A few years ago, an uber driver in Western Michigan told me that he moved out of Detroit looking to improve his life. “I’m thinking about moving to Texas though,” he said “I hear that is the land of opportunity.” The Census Bureau data regarding population trends by county show that he was far from alone in drawing this conclusion. This is the sort of reputation that Mississippi can cultivate, and education has a part to play.

This picture above was taken from a micro-school in Florida and captures the sort of opportunities provided by pluralistic K-12 policies. These opportunities are not just for students and families, but also for teachers. Florida lawmakers have supported a variety of strong policies allowing teachers to create their own schools since the 1990s. Ron Matus explained the photograph:

The instructor, Alexa Altamura, adds a dash of math (slice the onion into cubes), a drop of geography (the pink salt is from the Himalayas), a pinch of global trade (tomatoes are originally from Mexico). She folds in a smidgen of anatomy (the role of muscles in chopping), a morsel of chemistry (steam, reduction, the Maillard reaction), a hint of marketing (that stamp in the cheese wax isn’t there by accident). There’s a little history scattered in (the recipe calls for pancetta because ancient Italians used cows for work, not food). And, incredibly, a lick of biology (a pivot into pasta varieties yields mention of black pasta, colored by the ink that squid disperse to escape predators.)
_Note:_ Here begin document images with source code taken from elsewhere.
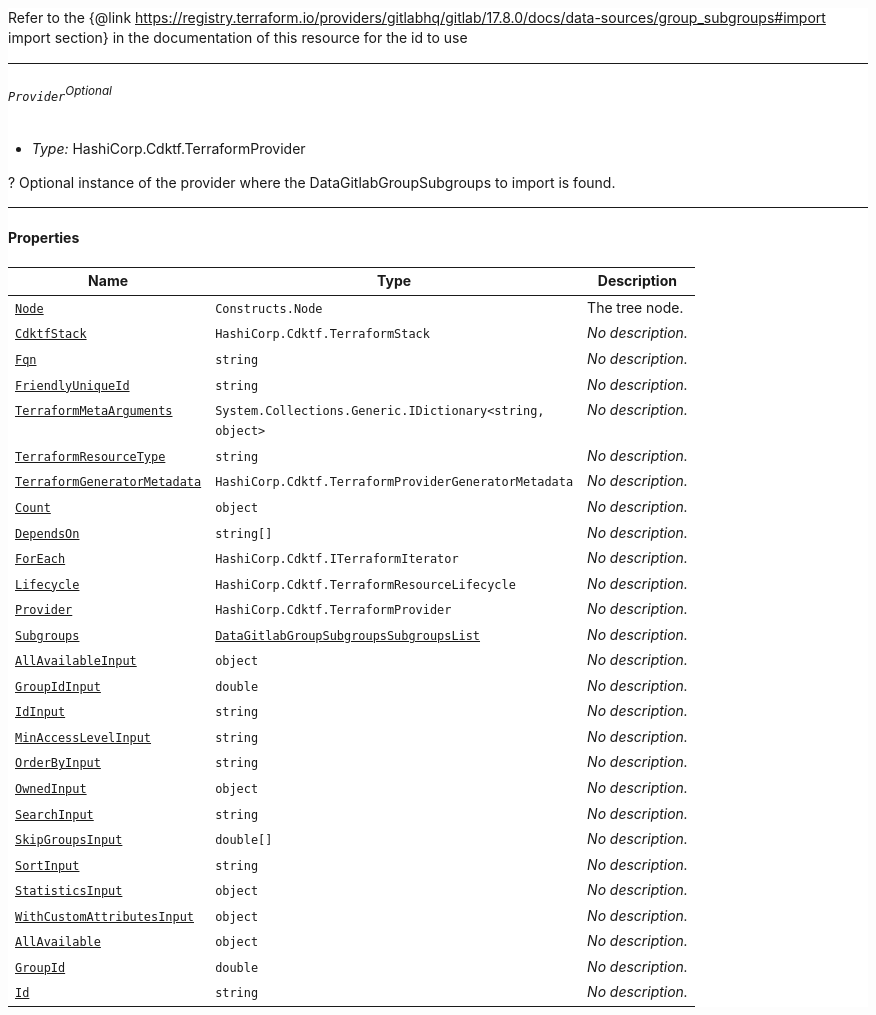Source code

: Refer to the {@link https://registry.terraform.io/providers/gitlabhq/gitlab/17.8.0/docs/data-sources/group_subgroups#import import section} in the documentation of this resource for the id to use

---

###### `Provider`<sup>Optional</sup> <a name="Provider" id="@cdktf/provider-gitlab.dataGitlabGroupSubgroups.DataGitlabGroupSubgroups.generateConfigForImport.parameter.provider"></a>

- *Type:* HashiCorp.Cdktf.TerraformProvider

? Optional instance of the provider where the DataGitlabGroupSubgroups to import is found.

---

#### Properties <a name="Properties" id="Properties"></a>

| **Name** | **Type** | **Description** |
| --- | --- | --- |
| <code><a href="#@cdktf/provider-gitlab.dataGitlabGroupSubgroups.DataGitlabGroupSubgroups.property.node">Node</a></code> | <code>Constructs.Node</code> | The tree node. |
| <code><a href="#@cdktf/provider-gitlab.dataGitlabGroupSubgroups.DataGitlabGroupSubgroups.property.cdktfStack">CdktfStack</a></code> | <code>HashiCorp.Cdktf.TerraformStack</code> | *No description.* |
| <code><a href="#@cdktf/provider-gitlab.dataGitlabGroupSubgroups.DataGitlabGroupSubgroups.property.fqn">Fqn</a></code> | <code>string</code> | *No description.* |
| <code><a href="#@cdktf/provider-gitlab.dataGitlabGroupSubgroups.DataGitlabGroupSubgroups.property.friendlyUniqueId">FriendlyUniqueId</a></code> | <code>string</code> | *No description.* |
| <code><a href="#@cdktf/provider-gitlab.dataGitlabGroupSubgroups.DataGitlabGroupSubgroups.property.terraformMetaArguments">TerraformMetaArguments</a></code> | <code>System.Collections.Generic.IDictionary<string, object></code> | *No description.* |
| <code><a href="#@cdktf/provider-gitlab.dataGitlabGroupSubgroups.DataGitlabGroupSubgroups.property.terraformResourceType">TerraformResourceType</a></code> | <code>string</code> | *No description.* |
| <code><a href="#@cdktf/provider-gitlab.dataGitlabGroupSubgroups.DataGitlabGroupSubgroups.property.terraformGeneratorMetadata">TerraformGeneratorMetadata</a></code> | <code>HashiCorp.Cdktf.TerraformProviderGeneratorMetadata</code> | *No description.* |
| <code><a href="#@cdktf/provider-gitlab.dataGitlabGroupSubgroups.DataGitlabGroupSubgroups.property.count">Count</a></code> | <code>object</code> | *No description.* |
| <code><a href="#@cdktf/provider-gitlab.dataGitlabGroupSubgroups.DataGitlabGroupSubgroups.property.dependsOn">DependsOn</a></code> | <code>string[]</code> | *No description.* |
| <code><a href="#@cdktf/provider-gitlab.dataGitlabGroupSubgroups.DataGitlabGroupSubgroups.property.forEach">ForEach</a></code> | <code>HashiCorp.Cdktf.ITerraformIterator</code> | *No description.* |
| <code><a href="#@cdktf/provider-gitlab.dataGitlabGroupSubgroups.DataGitlabGroupSubgroups.property.lifecycle">Lifecycle</a></code> | <code>HashiCorp.Cdktf.TerraformResourceLifecycle</code> | *No description.* |
| <code><a href="#@cdktf/provider-gitlab.dataGitlabGroupSubgroups.DataGitlabGroupSubgroups.property.provider">Provider</a></code> | <code>HashiCorp.Cdktf.TerraformProvider</code> | *No description.* |
| <code><a href="#@cdktf/provider-gitlab.dataGitlabGroupSubgroups.DataGitlabGroupSubgroups.property.subgroups">Subgroups</a></code> | <code><a href="#@cdktf/provider-gitlab.dataGitlabGroupSubgroups.DataGitlabGroupSubgroupsSubgroupsList">DataGitlabGroupSubgroupsSubgroupsList</a></code> | *No description.* |
| <code><a href="#@cdktf/provider-gitlab.dataGitlabGroupSubgroups.DataGitlabGroupSubgroups.property.allAvailableInput">AllAvailableInput</a></code> | <code>object</code> | *No description.* |
| <code><a href="#@cdktf/provider-gitlab.dataGitlabGroupSubgroups.DataGitlabGroupSubgroups.property.groupIdInput">GroupIdInput</a></code> | <code>double</code> | *No description.* |
| <code><a href="#@cdktf/provider-gitlab.dataGitlabGroupSubgroups.DataGitlabGroupSubgroups.property.idInput">IdInput</a></code> | <code>string</code> | *No description.* |
| <code><a href="#@cdktf/provider-gitlab.dataGitlabGroupSubgroups.DataGitlabGroupSubgroups.property.minAccessLevelInput">MinAccessLevelInput</a></code> | <code>string</code> | *No description.* |
| <code><a href="#@cdktf/provider-gitlab.dataGitlabGroupSubgroups.DataGitlabGroupSubgroups.property.orderByInput">OrderByInput</a></code> | <code>string</code> | *No description.* |
| <code><a href="#@cdktf/provider-gitlab.dataGitlabGroupSubgroups.DataGitlabGroupSubgroups.property.ownedInput">OwnedInput</a></code> | <code>object</code> | *No description.* |
| <code><a href="#@cdktf/provider-gitlab.dataGitlabGroupSubgroups.DataGitlabGroupSubgroups.property.searchInput">SearchInput</a></code> | <code>string</code> | *No description.* |
| <code><a href="#@cdktf/provider-gitlab.dataGitlabGroupSubgroups.DataGitlabGroupSubgroups.property.skipGroupsInput">SkipGroupsInput</a></code> | <code>double[]</code> | *No description.* |
| <code><a href="#@cdktf/provider-gitlab.dataGitlabGroupSubgroups.DataGitlabGroupSubgroups.property.sortInput">SortInput</a></code> | <code>string</code> | *No description.* |
| <code><a href="#@cdktf/provider-gitlab.dataGitlabGroupSubgroups.DataGitlabGroupSubgroups.property.statisticsInput">StatisticsInput</a></code> | <code>object</code> | *No description.* |
| <code><a href="#@cdktf/provider-gitlab.dataGitlabGroupSubgroups.DataGitlabGroupSubgroups.property.withCustomAttributesInput">WithCustomAttributesInput</a></code> | <code>object</code> | *No description.* |
| <code><a href="#@cdktf/provider-gitlab.dataGitlabGroupSubgroups.DataGitlabGroupSubgroups.property.allAvailable">AllAvailable</a></code> | <code>object</code> | *No description.* |
| <code><a href="#@cdktf/provider-gitlab.dataGitlabGroupSubgroups.DataGitlabGroupSubgroups.property.groupId">GroupId</a></code> | <code>double</code> | *No description.* |
| <code><a href="#@cdktf/provider-gitlab.dataGitlabGroupSubgroups.DataGitlabGroupSubgroups.property.id">Id</a></code> | <code>string</code> | *No description.* |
If it looks like the kids and their teacher are all having a blast, it is because they were in fact having a blast. Do you think Altamura had problems getting her students to get back to school? Variety is the spice of life, and if Mississippi had more of it in K-12, you’d have schools to which students would feel anxious to return. Mississippi has educators who could amaze us with their own vision of a high-quality education. What Mississippi students and teachers need is the opportunity to flourish.